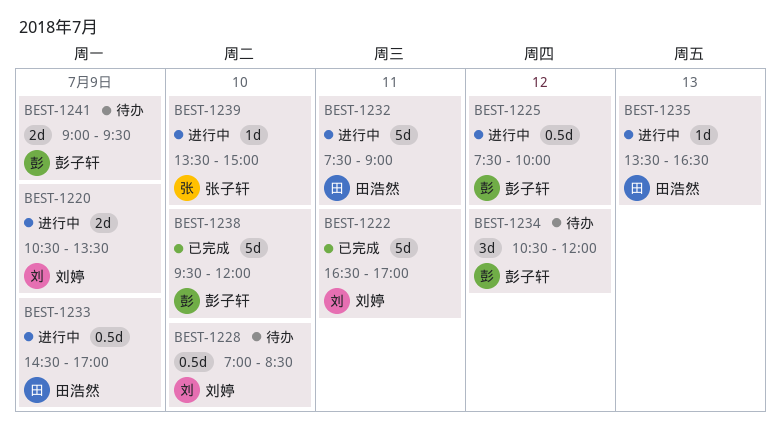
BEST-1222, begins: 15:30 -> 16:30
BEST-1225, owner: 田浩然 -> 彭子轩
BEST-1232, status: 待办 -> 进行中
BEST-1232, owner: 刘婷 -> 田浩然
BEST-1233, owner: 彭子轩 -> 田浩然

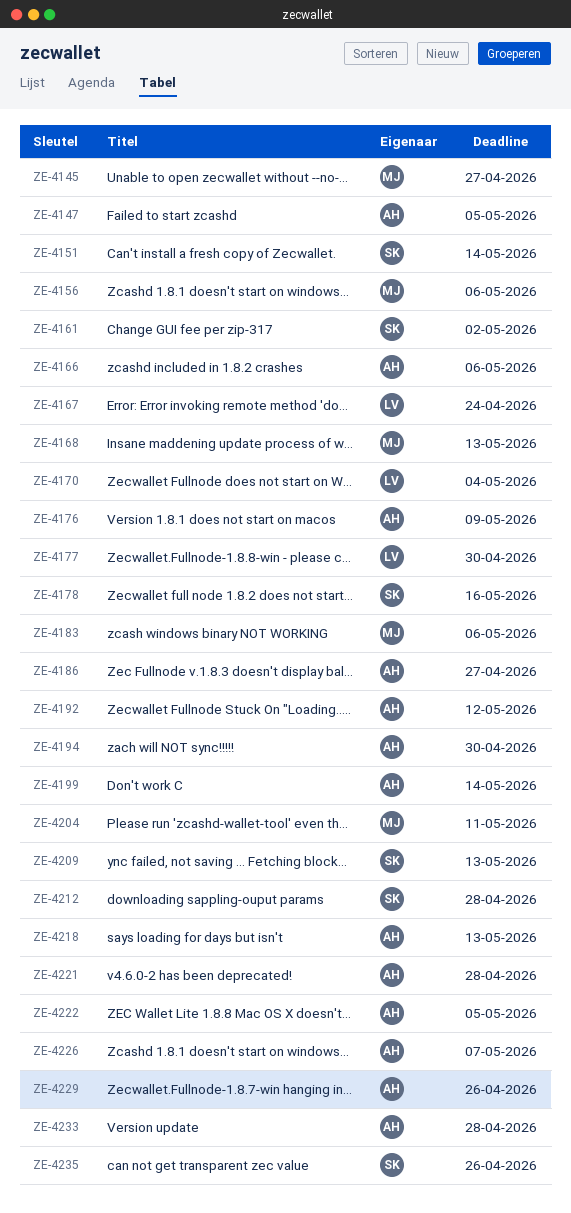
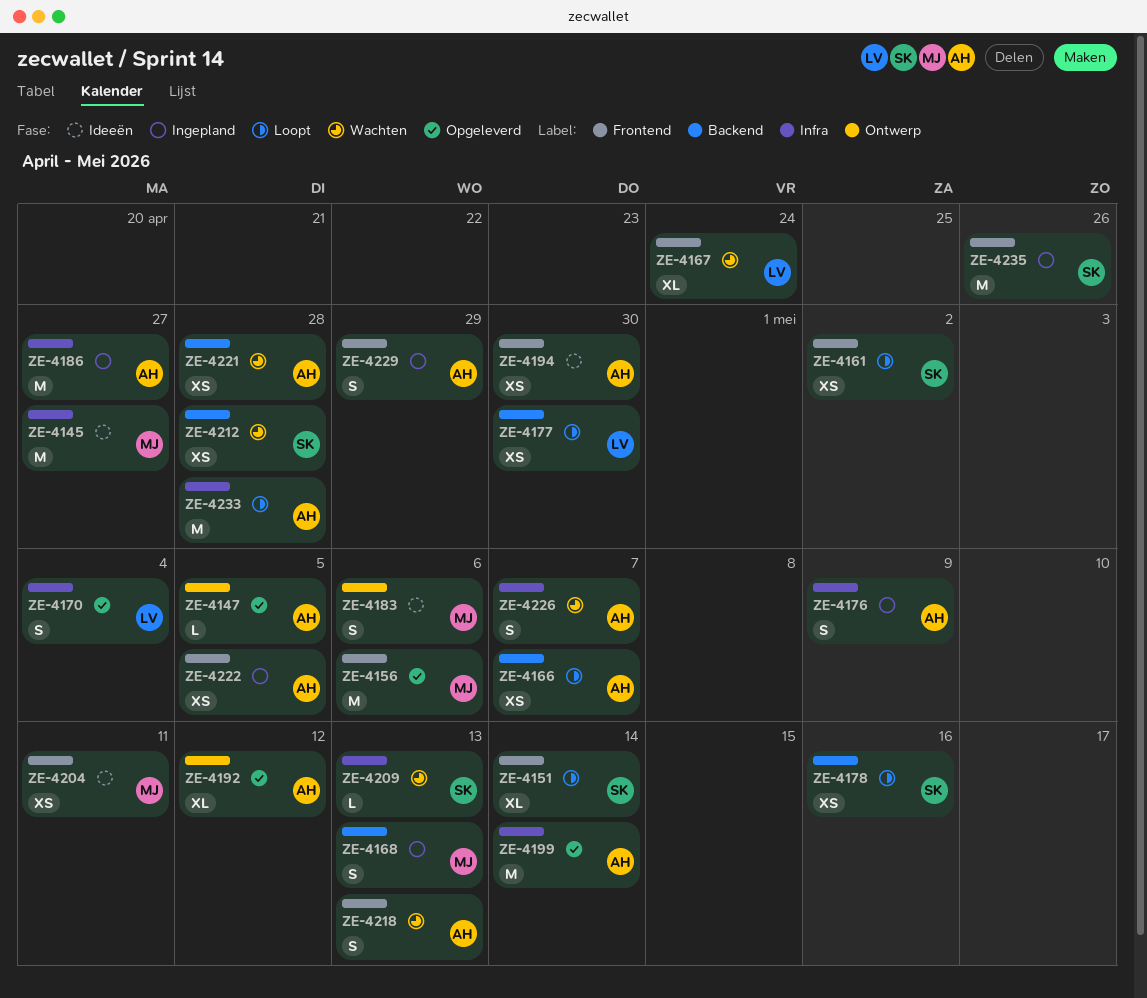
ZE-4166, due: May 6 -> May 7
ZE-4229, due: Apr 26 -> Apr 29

- - -

# What you have to do:
Pull every line containing "owner" from the material above.

# Completed exercise:
BEST-1225, owner: 田浩然 -> 彭子轩
BEST-1232, owner: 刘婷 -> 田浩然
BEST-1233, owner: 彭子轩 -> 田浩然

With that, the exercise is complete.